Na widok ciepłej kaszy smacznie się oblizuje (czyszczenie zębów ruchem okrężnym),

Zjada wszystko, bo bardzo mu smakuje (głośne mlaskanie).

Teraz już Burek biegnie zliczyć kurki do kurnika

I sprawdzić, czy tej nocy nie było tam liska zbójnika (liczenie ząbków „kurek”, poprzez dotykanie każdego zęba czubkiem języka).

Są wszystkie, lecz tuż za płotem słychać gąsek gęganie (gęganie: gę, gę, gę)

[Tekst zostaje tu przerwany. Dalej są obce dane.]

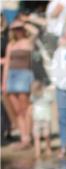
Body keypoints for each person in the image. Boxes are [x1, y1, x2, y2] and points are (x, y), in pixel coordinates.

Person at [2, 19, 35, 150]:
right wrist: (4, 82)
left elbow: (36, 31)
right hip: (12, 76)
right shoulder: (11, 44)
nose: (17, 31)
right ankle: (23, 137)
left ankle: (28, 137)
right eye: (14, 29)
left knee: (25, 108)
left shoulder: (28, 42)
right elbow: (7, 64)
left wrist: (24, 22)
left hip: (24, 75)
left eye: (19, 28)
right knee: (17, 111)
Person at [30, 79, 53, 158]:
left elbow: (51, 100)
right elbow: (31, 105)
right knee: (36, 136)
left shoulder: (46, 96)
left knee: (46, 135)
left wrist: (45, 90)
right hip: (36, 120)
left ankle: (48, 148)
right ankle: (38, 151)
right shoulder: (33, 97)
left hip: (46, 119)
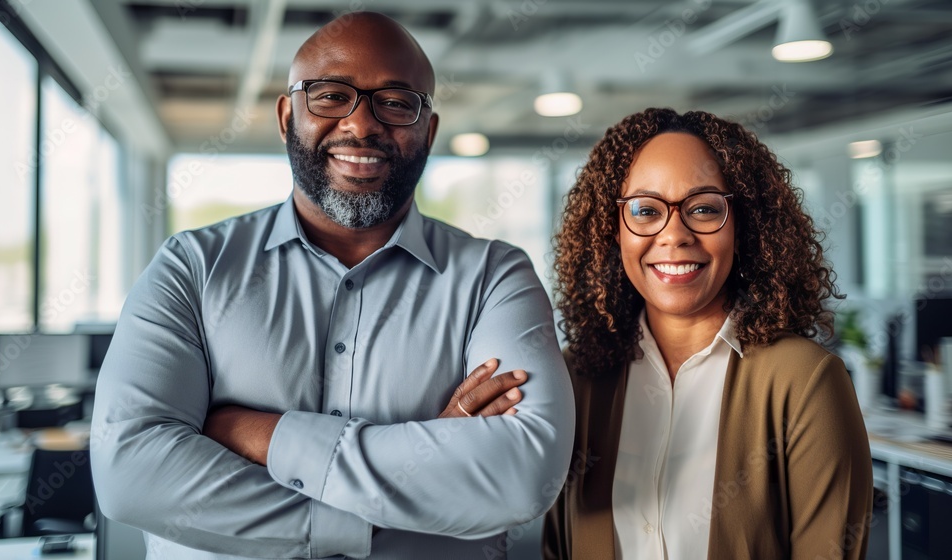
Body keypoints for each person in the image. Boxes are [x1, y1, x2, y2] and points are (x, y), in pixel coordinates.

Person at [91, 12, 574, 559]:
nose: (361, 125)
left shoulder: (495, 277)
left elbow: (521, 475)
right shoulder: (191, 267)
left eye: (395, 101)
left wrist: (258, 433)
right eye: (329, 95)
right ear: (285, 115)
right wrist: (416, 486)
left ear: (429, 129)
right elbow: (129, 472)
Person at [542, 108, 873, 559]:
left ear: (743, 226)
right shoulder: (577, 378)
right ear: (611, 230)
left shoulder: (806, 381)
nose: (674, 234)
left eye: (703, 208)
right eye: (645, 210)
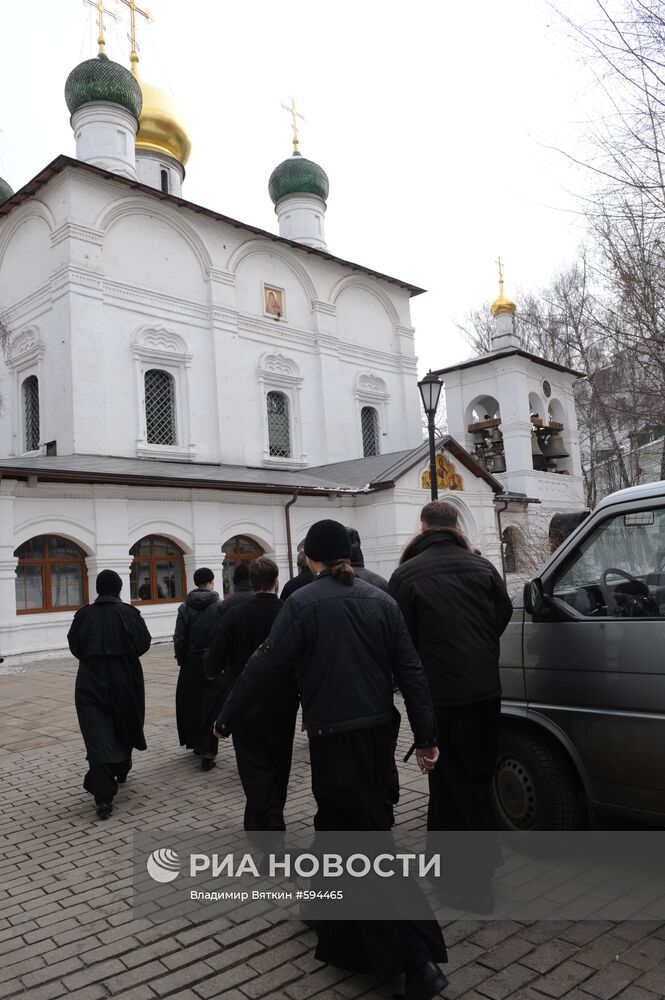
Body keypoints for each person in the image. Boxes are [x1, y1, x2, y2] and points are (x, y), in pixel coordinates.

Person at [215, 519, 448, 1000]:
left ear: (310, 557)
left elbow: (265, 662)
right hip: (378, 735)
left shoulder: (302, 602)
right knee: (338, 826)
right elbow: (412, 670)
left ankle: (416, 958)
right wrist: (426, 737)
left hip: (335, 738)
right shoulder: (380, 600)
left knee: (362, 842)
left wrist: (227, 716)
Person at [388, 500, 513, 910]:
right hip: (485, 691)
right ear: (455, 526)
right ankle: (481, 869)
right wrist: (475, 649)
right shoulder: (483, 567)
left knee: (449, 785)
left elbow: (400, 640)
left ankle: (467, 883)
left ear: (423, 527)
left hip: (440, 696)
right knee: (479, 777)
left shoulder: (406, 575)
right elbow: (500, 615)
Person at [205, 556, 298, 831]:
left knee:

Biegnie Burek na ratunek, dając znak szczekaniem (szczekanie: au, au, au)

A tu  już gąsior groźnie sycząc (syczenie: s…………),

Broni swego stada.

Niesfornych łobuziaków ucieka gromada,

Pufając ze zmęczenia (nadymanie policzków i wypuszczanie powietrza)

Szumiącego lasu dopada (szumienie sz…………..).

Teraz Burka czeka nie lada zadanie,

Musi krówkę wyprowadzić na łąkę, na śniadanie.

Krowa muczy przyjaźnie (mu……….)

Już idą drogą wśród lasu,

Nagle się przestraszyli

Okropnego hałasu.

Spogląda Burek za siebie, z prawej i z lewej strony (przesuwanie języka do kącików ust
bez wysuwania na zewnątrz).

Co widzi? Wóz strażacki pędzi jak szalony.

i–a, i–a, i–a, słychać już z oddali,

Co znaczy, że w pobliżu gdzieś się chyba pali.

Wtem słyszy Burek  gwizd znajomy (gwizdanie)

Znajome cmokanie (cmokanie).

To jego pan go wzywa, ma nowe zadanie.

Przeciska się Burek do domu, na skróty, przez dziurę w płocie

Gdy nagle wzrok jego skupił się na kocie,

Który miaucząc groźnie (miauczenie), na rybki polował,

Lecz widząc kota, na drzewo się schował.

Wdzięczne rybki Burkowi całuski ślą spod wody  (całuski),

Lecz psina nie ma już czasu, pędzi w stronę zagrody.

Koń stoi już w zaprzęgu, parska niecierpliwie (parskanie)

Pan cmoknął na niego (cmokanie), ruszyli leniwie.

Słychać miarowy bieg konia (kląskanie), Burek biegnie z boku,

Nie chce być gorszy, pragnie dotrzymać mu kroku.

I tak dzień cały Burka pracą wypełniony.

Pod wieczór wraca psina do budy zmęczony,

Zjada smaczną kolację (mlaskanie), poprawia posłanie (wypychanie językiem policzków)

I już po chwili słychać jego smaczne chrapanie (chrapanie.)